• _Brief_
Scan the listing below for the word "beard" and state how many lines hold it. Write nothing but the number.

• _Available records_
- - - -
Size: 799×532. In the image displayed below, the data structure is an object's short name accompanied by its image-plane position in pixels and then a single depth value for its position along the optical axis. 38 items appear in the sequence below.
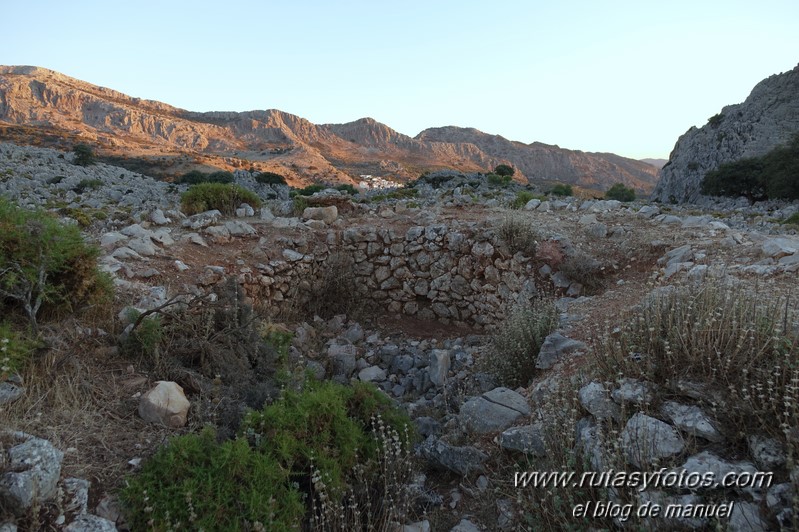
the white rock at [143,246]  5.74
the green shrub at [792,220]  8.18
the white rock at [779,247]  4.69
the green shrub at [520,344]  4.32
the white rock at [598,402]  2.61
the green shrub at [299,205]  8.72
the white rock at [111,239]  5.75
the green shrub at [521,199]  9.81
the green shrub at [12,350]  2.75
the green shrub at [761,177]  18.42
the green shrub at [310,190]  18.60
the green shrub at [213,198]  8.41
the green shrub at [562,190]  20.68
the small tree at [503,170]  30.57
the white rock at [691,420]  2.24
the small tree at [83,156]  25.20
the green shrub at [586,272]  6.21
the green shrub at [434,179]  18.42
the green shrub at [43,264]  3.27
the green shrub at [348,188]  19.42
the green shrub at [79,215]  7.46
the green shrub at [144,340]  3.44
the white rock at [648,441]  2.22
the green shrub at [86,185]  15.41
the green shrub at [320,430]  2.71
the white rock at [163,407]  2.93
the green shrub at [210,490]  2.22
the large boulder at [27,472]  1.95
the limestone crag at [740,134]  28.30
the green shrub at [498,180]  17.85
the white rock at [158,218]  7.21
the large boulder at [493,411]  3.35
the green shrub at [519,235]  7.02
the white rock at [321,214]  8.31
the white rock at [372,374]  5.57
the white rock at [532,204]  9.38
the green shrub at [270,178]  28.75
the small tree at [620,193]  23.64
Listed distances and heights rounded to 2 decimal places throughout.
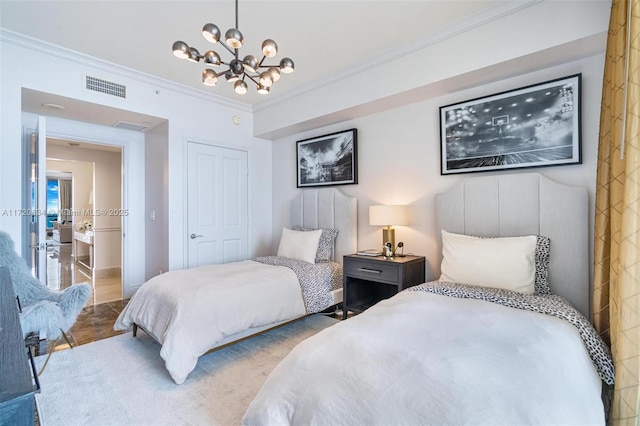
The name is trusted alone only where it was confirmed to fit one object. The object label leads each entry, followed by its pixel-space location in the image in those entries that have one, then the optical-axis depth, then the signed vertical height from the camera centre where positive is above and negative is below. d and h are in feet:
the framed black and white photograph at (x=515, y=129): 7.95 +2.27
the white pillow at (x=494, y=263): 7.47 -1.30
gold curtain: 4.80 +0.14
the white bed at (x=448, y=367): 3.52 -2.04
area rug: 6.22 -4.03
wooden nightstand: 9.79 -2.16
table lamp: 10.43 -0.18
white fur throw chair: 7.27 -2.30
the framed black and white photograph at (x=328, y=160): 12.77 +2.19
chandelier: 5.84 +3.11
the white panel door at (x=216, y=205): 13.56 +0.26
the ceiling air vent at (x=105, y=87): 10.58 +4.27
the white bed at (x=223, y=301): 7.50 -2.56
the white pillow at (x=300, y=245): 12.19 -1.38
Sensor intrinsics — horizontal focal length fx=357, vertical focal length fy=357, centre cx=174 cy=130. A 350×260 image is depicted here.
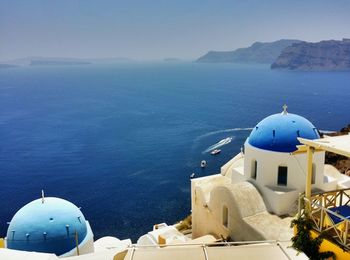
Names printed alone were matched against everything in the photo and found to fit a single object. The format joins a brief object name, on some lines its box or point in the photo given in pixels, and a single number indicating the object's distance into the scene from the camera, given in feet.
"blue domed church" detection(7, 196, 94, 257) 50.31
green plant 31.68
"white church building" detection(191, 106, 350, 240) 51.77
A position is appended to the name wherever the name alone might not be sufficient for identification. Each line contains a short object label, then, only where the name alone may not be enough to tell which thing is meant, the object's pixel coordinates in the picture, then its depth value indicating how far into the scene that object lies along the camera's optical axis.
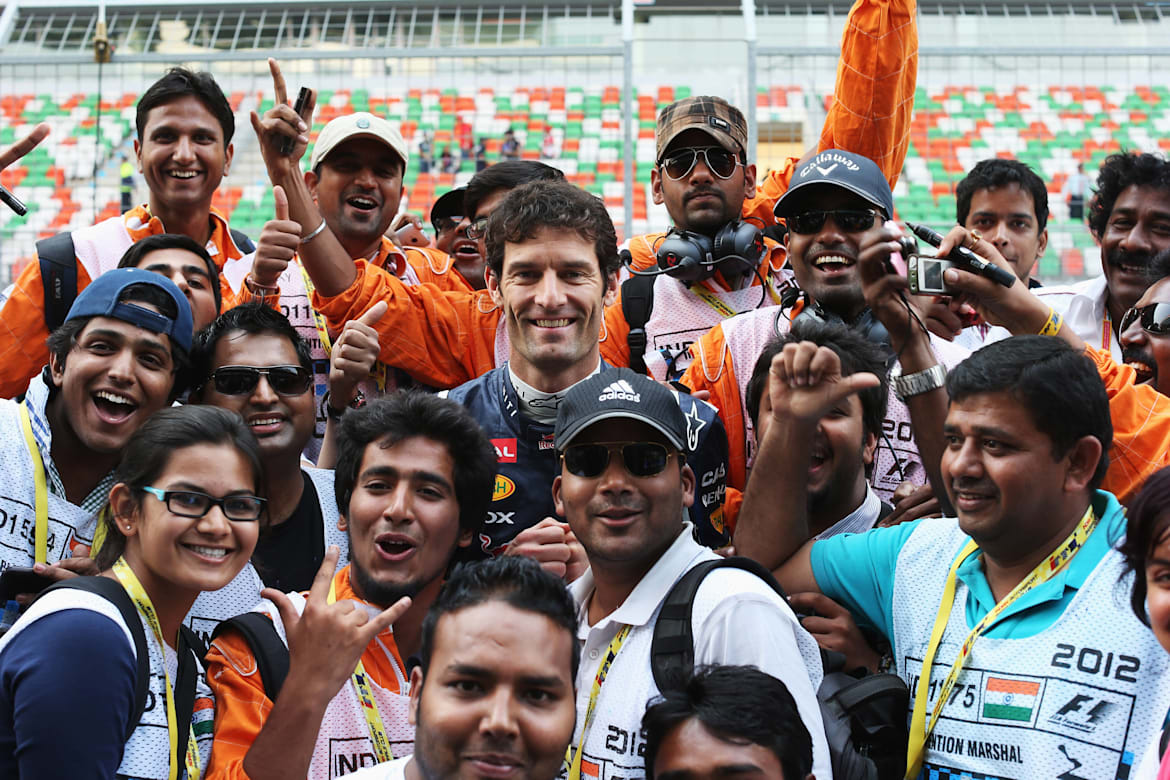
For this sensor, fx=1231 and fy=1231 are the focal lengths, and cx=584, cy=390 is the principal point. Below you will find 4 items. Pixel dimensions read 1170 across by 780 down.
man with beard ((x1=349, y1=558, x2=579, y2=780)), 2.53
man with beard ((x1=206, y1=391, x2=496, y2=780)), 2.86
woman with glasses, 2.61
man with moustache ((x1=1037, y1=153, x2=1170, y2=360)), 5.18
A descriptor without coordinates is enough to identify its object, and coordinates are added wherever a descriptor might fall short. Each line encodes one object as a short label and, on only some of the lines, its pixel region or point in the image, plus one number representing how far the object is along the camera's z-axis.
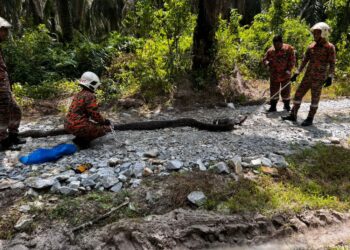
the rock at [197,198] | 4.72
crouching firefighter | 5.79
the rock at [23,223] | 4.18
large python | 7.03
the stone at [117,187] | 4.85
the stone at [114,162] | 5.48
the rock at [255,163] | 5.60
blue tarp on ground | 5.54
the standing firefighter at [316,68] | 7.22
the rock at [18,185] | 4.87
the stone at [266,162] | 5.64
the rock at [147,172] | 5.22
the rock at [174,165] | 5.41
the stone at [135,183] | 4.98
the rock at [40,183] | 4.77
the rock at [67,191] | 4.73
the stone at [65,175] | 4.97
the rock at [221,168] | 5.34
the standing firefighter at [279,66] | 8.29
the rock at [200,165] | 5.43
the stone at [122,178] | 5.06
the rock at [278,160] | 5.68
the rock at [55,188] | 4.76
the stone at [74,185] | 4.80
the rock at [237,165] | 5.39
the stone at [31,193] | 4.67
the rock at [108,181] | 4.91
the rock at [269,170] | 5.46
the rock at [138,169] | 5.21
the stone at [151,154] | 5.78
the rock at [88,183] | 4.88
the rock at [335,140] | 6.76
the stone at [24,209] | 4.39
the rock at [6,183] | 4.87
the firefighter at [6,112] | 5.81
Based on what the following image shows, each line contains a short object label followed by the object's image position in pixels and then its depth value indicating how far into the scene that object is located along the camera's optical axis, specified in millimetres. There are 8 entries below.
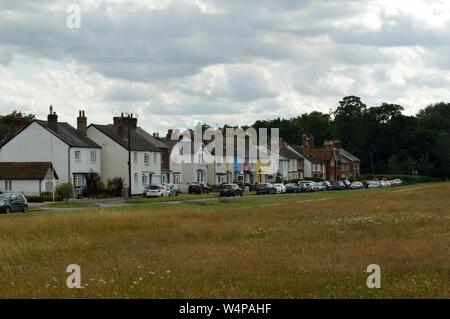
- - - -
• _Your response_
2